Fixed time tasks are often the problem, not the solution

One of the lessons that United Airlines learned in the 1960s was that failure rates that increase with age are unusual: their experience was that only about 11% of failure modes followed this age-related pattern. If these statistics are typical, then fixed interval, time-based overhauls and repairs are the wrong solution for nearly nine out of every ten failure modes.

Here is the central problem. If failure rates do not increase with age, then traditional maintenance planning has no effective way of managing a large proportion of equipment failure modes. Designers, planners and maintainers had been misled for decades by the conviction that doing more maintenance, or doing it more often, was the solution to reliability issues.

Applying a hard-time maintenance policy to these failures doesn’t just waste time and effort: it takes away resources from maintenance that really needs to be done. In addition, because most of the maintenance is ineffective, it demotivates operators and maintainers; and invasive, ineffective maintenance can be a significant cause of breakdowns in its own right.

Our salvation is that fixed-time overhaul and replacement are not the only possible ways to maintain equipment function. RCM recognises a number of possible failure management policies.

  • Condition monitoring
  • Fixed time overhaul and replacement
  • Failure-finding
  • No scheduled maintenance
  • Redesign

What RCM provides is a logical method for deciding what maintenance policy is right for every failure mode.

Condition-based maintenance

Condition-based maintenance tasks look for signs of impending failure and schedule further action only if a developing failure—a potential failure—is detected. Here are a few examples of simple condition-based tasks

  1. Monitor a bearing’s vibration and replace it only if it exceeds a set limit
  2. Monitor the composition of gearbox oil, and change it (and possibly the gearbox components) if the metal particle content exceeds an acceptable limit
  3. Check a valve gland for signs of leakage and tighten or replace it if necessary
  4. Use ultrasound to check a pressure vessel for cracks and repair or replace it if necessary

Condition-based tasks are versatile: an applicable task can be applied to failures with any pattern of failure. There is no need to know what the pattern of failure is, or to do controlled tests to find out a component’s life. As long as there is a definite, identifiable potential failure condition with a usable interval before failure, condition-based maintenance will work.
Time-based overhaul and replacement
These are sometimes called “hard time” tasks because they are carried out at fixed intervals, regardless of the equipment’s condition when maintenance is carried out. Hard time tasks can be justified if there is a sharp and predictable upturn in the chance of failure, but it still doesn’t mean that they are the best options. Condition-based maintenance can still be more effective than a hard time task for these reasons.
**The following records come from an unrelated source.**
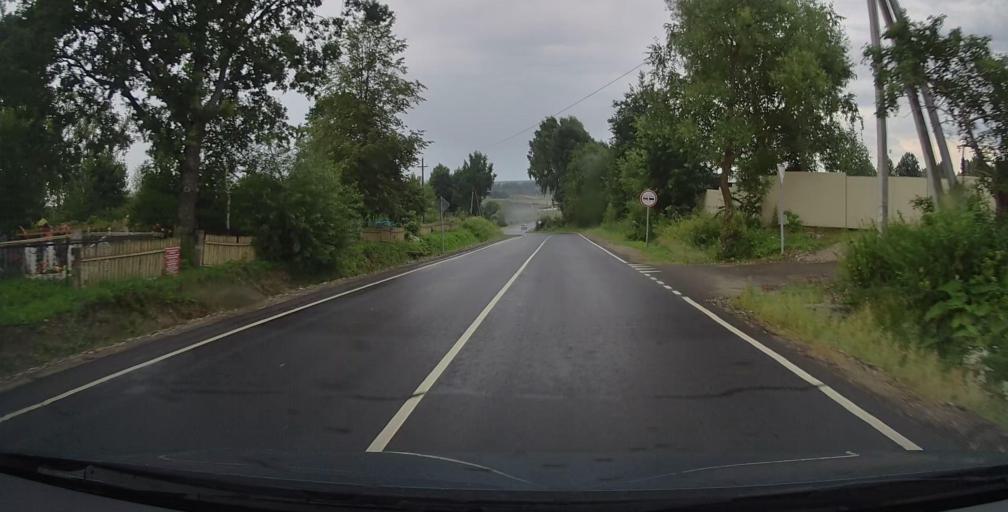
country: RU
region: Jaroslavl
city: Uglich
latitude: 57.5511
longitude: 38.2815
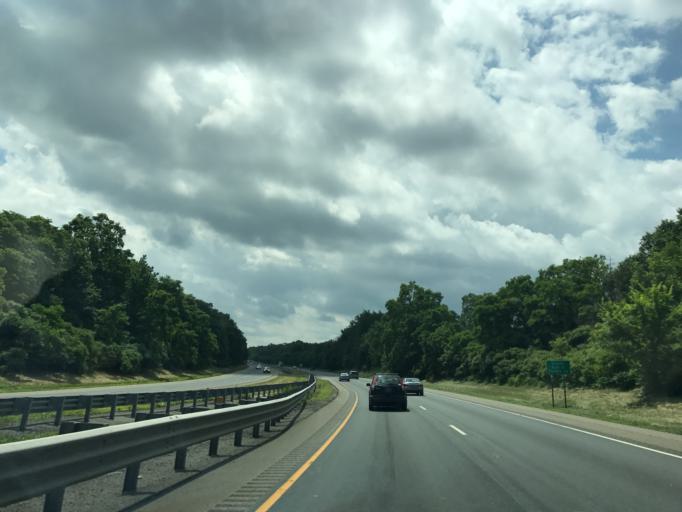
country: US
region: New Jersey
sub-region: Morris County
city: Madison
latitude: 40.7653
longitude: -74.4021
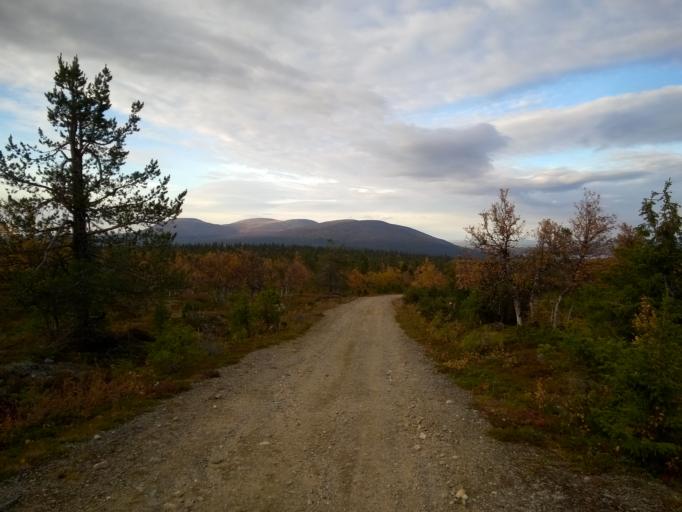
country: FI
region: Lapland
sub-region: Tunturi-Lappi
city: Muonio
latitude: 67.9896
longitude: 24.1119
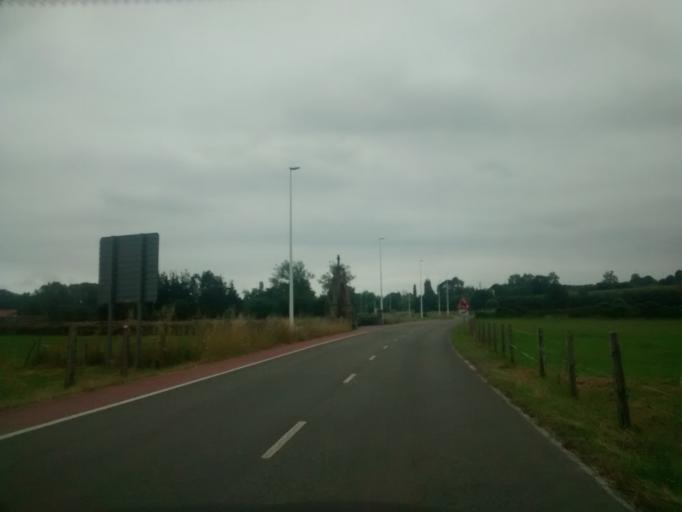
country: ES
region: Cantabria
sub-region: Provincia de Cantabria
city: Luzmela
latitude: 43.2926
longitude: -4.2192
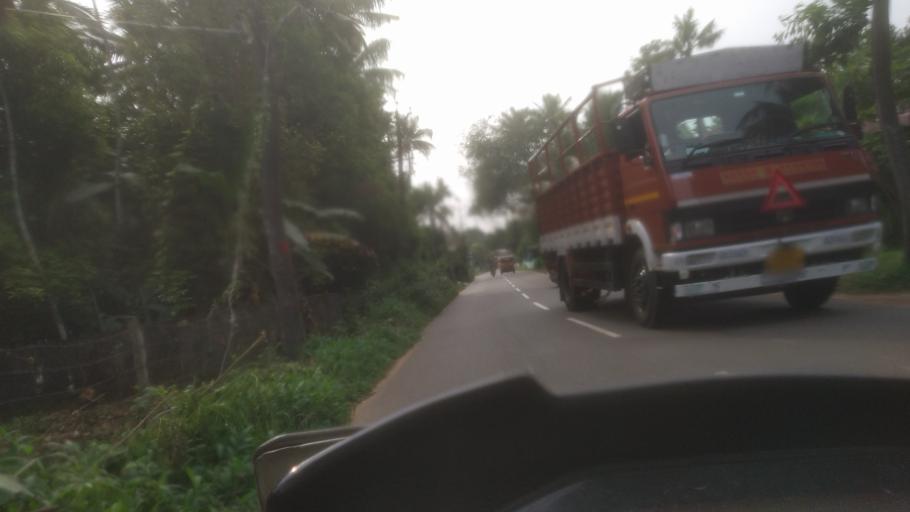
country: IN
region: Kerala
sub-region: Ernakulam
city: Aluva
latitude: 10.1560
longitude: 76.3225
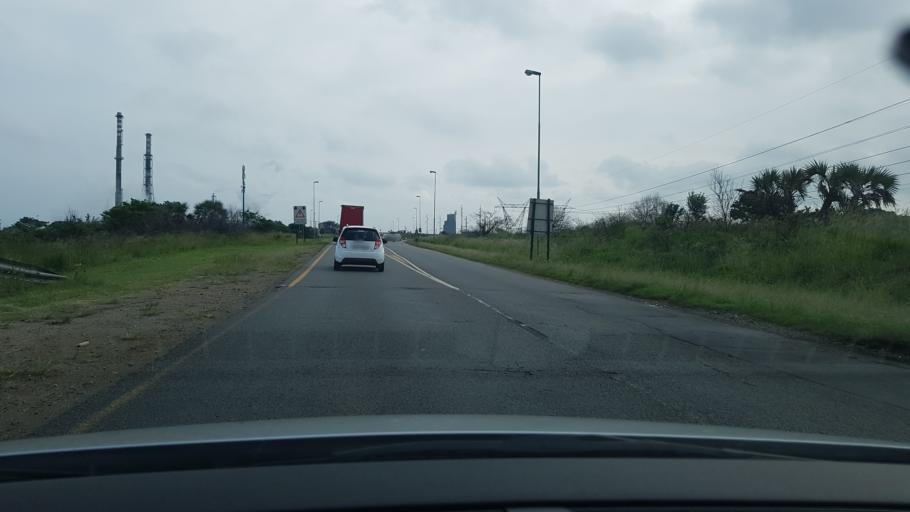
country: ZA
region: KwaZulu-Natal
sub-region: uThungulu District Municipality
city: Richards Bay
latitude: -28.7661
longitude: 32.0369
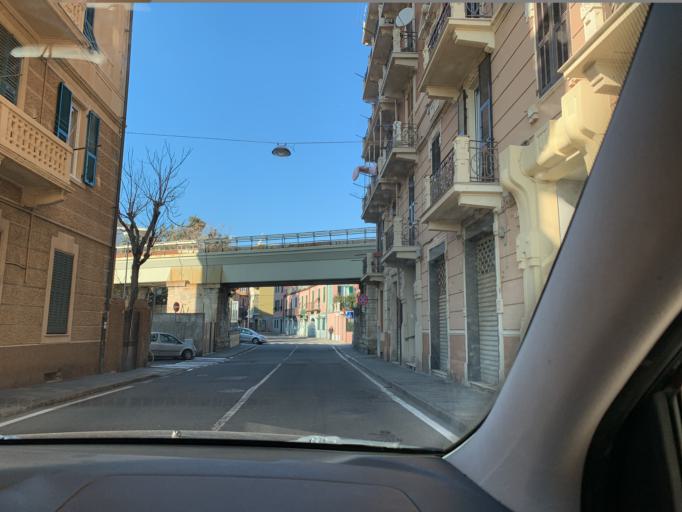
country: IT
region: Liguria
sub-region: Provincia di Savona
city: Savona
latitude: 44.3005
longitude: 8.4744
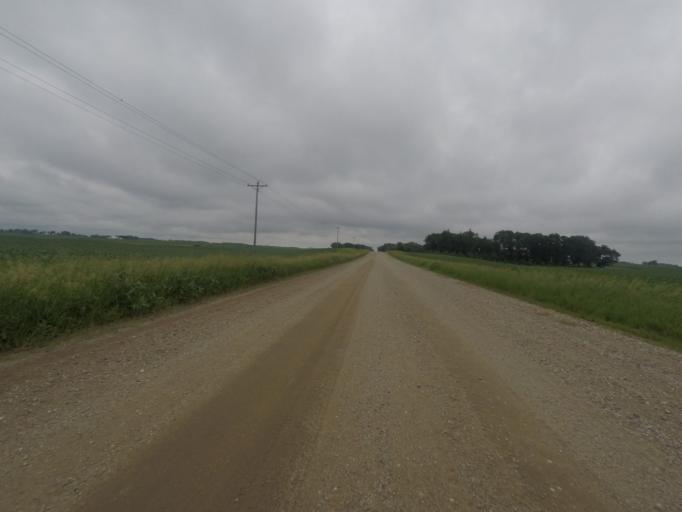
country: US
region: Minnesota
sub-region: Steele County
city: Owatonna
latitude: 44.0373
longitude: -93.1044
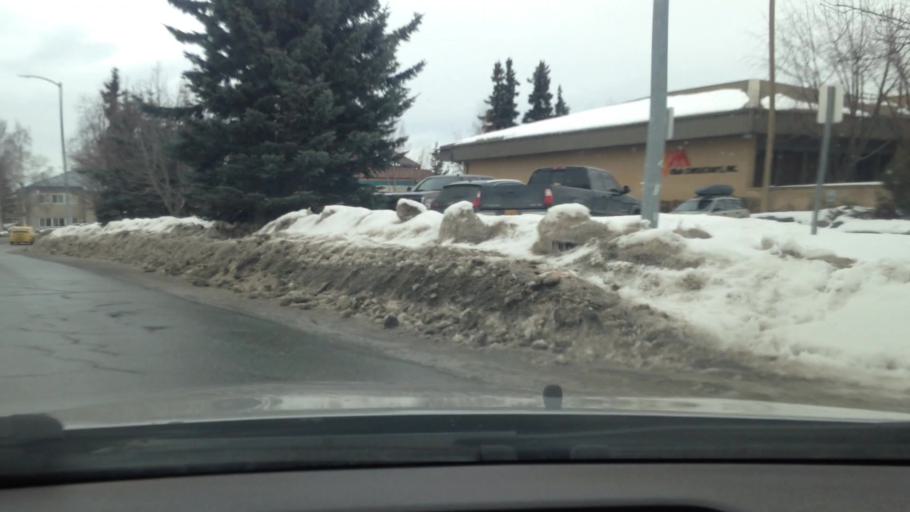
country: US
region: Alaska
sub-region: Anchorage Municipality
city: Anchorage
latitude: 61.1376
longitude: -149.8475
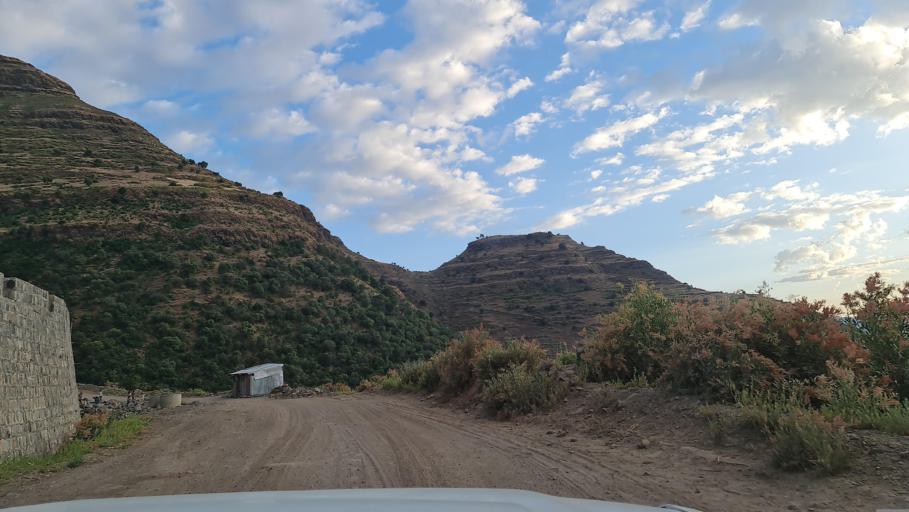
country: ET
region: Amhara
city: Debark'
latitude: 13.0119
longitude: 38.0463
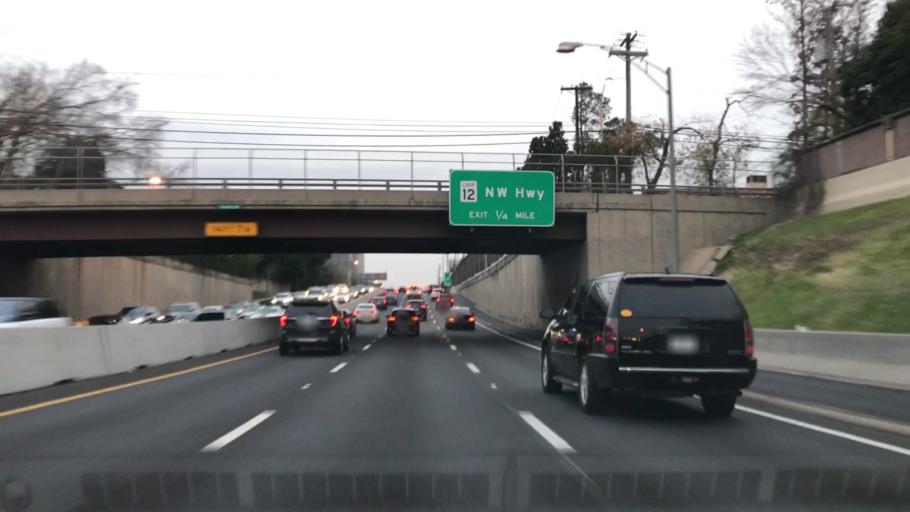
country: US
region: Texas
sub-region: Dallas County
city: University Park
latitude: 32.8743
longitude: -96.8105
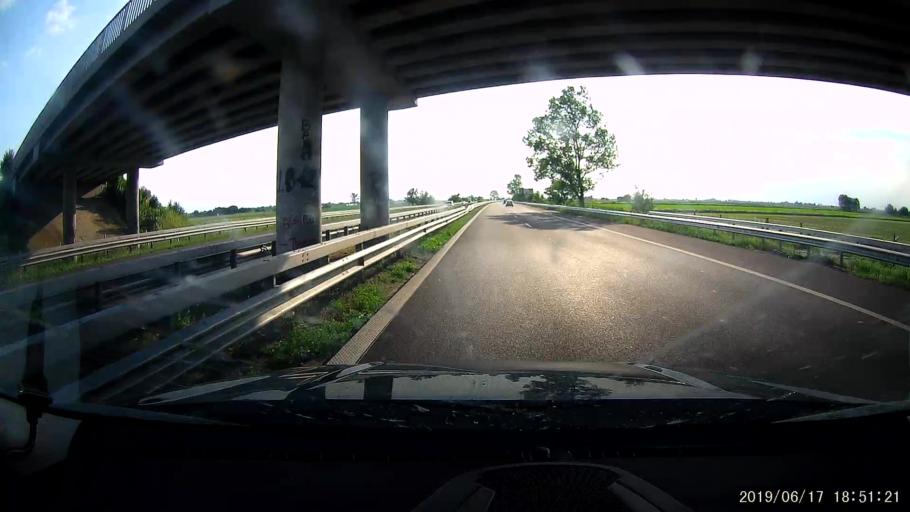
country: BG
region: Plovdiv
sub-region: Obshtina Rakovski
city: Rakovski
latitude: 42.2136
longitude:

  1. If there is any chance of failure before the overhaul or replacement is due, an in-service failure will occur with hard time maintenance, but a condition-based task should detect the initial deterioration and prevent the failure from happening.
  2. The hard time task interval is determined by the point at which the chance of failure starts to increase, but it is rare for every failure to occur at the same time; in reality there is a wide spread of failure times. If a part is replaced before it reaches its minimum expected life, then we throw away functional parts that could function for longer. In contrast, condition-based maintenance uses the maximum possible life of each part because parts are replaced when they are known to be failing.

Failure-Finding

Failure-finding is a scheduled, regular check of a protective system such as an alarm or trip to find out whether it is working. This is different from condition-based maintenance, which replaces parts when they show signs of incipient failure. Failure-finding is used to detect failures that have already occurred, and therefore it is only applicable to one type of failure: that of protective devices and other systems that are not normally operational.

No scheduled maintenance

“No scheduled maintenance” is exactly what it says: do nothing at all to prevent failure, and clear up the mess if the failure occurs. In an RCM schedule, “no scheduled maintenance” doesn’t happen because someone forgot to include a maintenance task: it is a positive decision to do nothing.

Doing nothing is exactly the right response if the failure has no safety or environmental consequences and if there is no task that deals with the consequences of failure, or if the cost of doing the task is greater than the benefit of preventing the failure. RCM ensures that the decision to do nothing is based on hard evidence, and that the decision can be reviewed if circumstances change.

Redesign

Perhaps it seems strange that redesign is part of Reliability-centred Maintenance. It is a key part of the risk management process because sometimes maintenance alone cannot deliver the required equipment performance and availability. The only other alternative, No Scheduled Maintenance (doing nothing) is unacceptable if the failure has safety or environmental consequences, or if allowing it to happen would cause severe downtime.

In RCM terms, “Redesign” covers a wide range of one-off changes, including

  • Changing the equipment, perhaps by adding a protective device or redundancy
  • Changing the way that the equipment is operated
  • Improving operator or maintainer training
  • Adding features that would make maintenance feasible or more economical

The advantage of using RCM is that it attempts to use maintenance to deliver the required reliability before resorting to redesign. Since maintenance is usually the more economical option, the resources needed for redesign are directed at the failures where no other option is available.